- Work to be completed
Carry on the project write-up about generating lyrics and chords with T5, picking up right after its final sentence.
══ Text under study ══
Hit Machine

Generating Lyrics and Chords using T5

Ziv Keidar and Eitan Bentora

In this Project we created a module writing original chords and lyrics using HuggingFace's T5.
The models in the project were trained on a dataset we created by web-scraping the website e-chords. Our goal in this project was to take a step in the direction of an AI model preforming all the steps in writing and composing songs. This file explains our process in this project including failed trials and reproduction instructions.

Data

Since we did not find any dataset available containing lyrics and chords, we web-scraped a new dataset. The created dataset can be found in chords-and-lyrics-dataset

Scraping the data:

Used the Spotify artists.csv file containing information about 1,104,349 artists including a popularity metric and artist's genres
Used the names in the Spotify dataset to find all the artists' songs on the website e-chords
Downloaded all the artists' songs and chords that were available on e-chords
The song's chords lyrics and tabs were all raw text, for example:

Capo on 3rd fret
\t  \t\t 

\r
Verse 1:
G             G/B                         C 
  Do you love the rain, 
does it make you dance

The code for the web-scraping can be found in: /Project/Code/WebScraping

Data cleaning

Split the songs into three parts
- Tabs dict
- Chords dict
- Lyrics dict

In each of these dicts the key was the line number in the original song and the value was a line of tabs chords or lyrics. 2. Predicting the language of every song using langdetect based on the lyrics of the song. 3. Keeping only songs in English. (The original dataset has many songs in Portuguese Spanish and more) 4. The code for the data cleaning can be found in: /Project/Code/DataCleaning

Models

Chords and Lyrics Model - version 1 (unsuccessful):

Predicting tabs chords and lyrics together

For this model we used the songs lyrics tabs and chords combined.
═══
══ Extracted entries ══
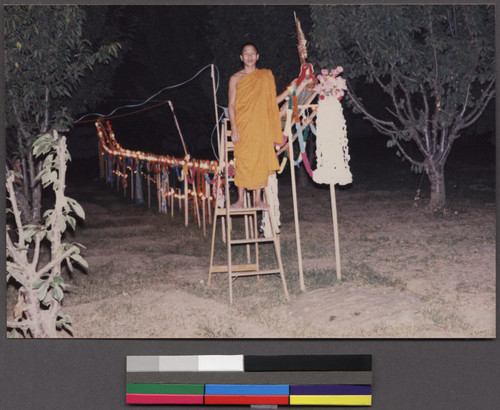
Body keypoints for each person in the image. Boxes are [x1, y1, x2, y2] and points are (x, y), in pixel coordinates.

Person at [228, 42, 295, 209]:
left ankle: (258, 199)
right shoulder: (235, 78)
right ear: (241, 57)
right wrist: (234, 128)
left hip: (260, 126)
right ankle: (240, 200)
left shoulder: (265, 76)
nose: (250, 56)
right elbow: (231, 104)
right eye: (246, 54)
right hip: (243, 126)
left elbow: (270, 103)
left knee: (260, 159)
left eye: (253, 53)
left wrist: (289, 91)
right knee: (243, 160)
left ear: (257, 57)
═══
- Answer area
Replaced \n with <n>, multiple spaces with <s(n_spaces)> and tabs with <t>
Used the t5-base model.
Trained the model on the classic T5 fill in the blanks task.
Each song was fed to the model in the following format:
'Fill song <list of song's genres> : \n <song name> <song's chords tabs and lyrics combined, with missing parts for fill-in-the-blanks>'
The model's result were extremely messy and did not capture the format of a song and chords.
Result example: (input was 'summarise song [pop]: The game of chance')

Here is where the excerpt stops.